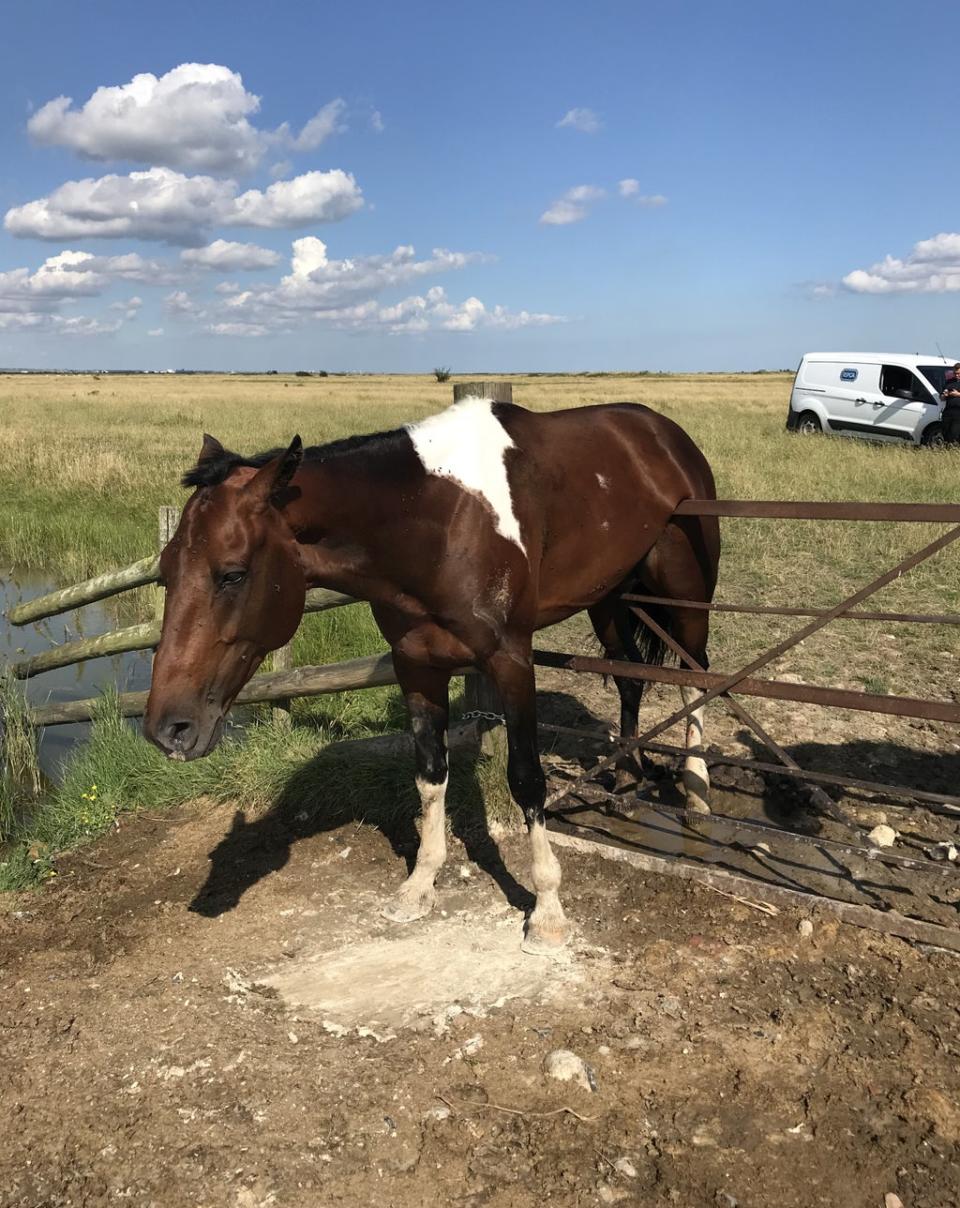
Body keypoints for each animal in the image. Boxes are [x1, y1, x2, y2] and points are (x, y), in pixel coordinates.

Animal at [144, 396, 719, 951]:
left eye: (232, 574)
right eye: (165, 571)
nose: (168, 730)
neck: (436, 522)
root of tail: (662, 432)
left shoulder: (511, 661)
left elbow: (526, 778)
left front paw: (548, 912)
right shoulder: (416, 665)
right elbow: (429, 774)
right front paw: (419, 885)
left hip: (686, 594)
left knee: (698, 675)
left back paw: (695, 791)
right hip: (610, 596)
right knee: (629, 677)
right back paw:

-*-

_Task objective:_ Quote exactly what appears from the line containing "left elbow: (526, 778)" through the final line of the listing above, including both of those lines.

_Task answer:_
left elbow: (526, 778)
left front paw: (548, 912)
right shoulder: (416, 665)
right elbow: (429, 774)
right front paw: (419, 885)
left hip: (686, 594)
left knee: (698, 675)
left back paw: (695, 791)
right hip: (610, 596)
right knee: (629, 677)
right back paw:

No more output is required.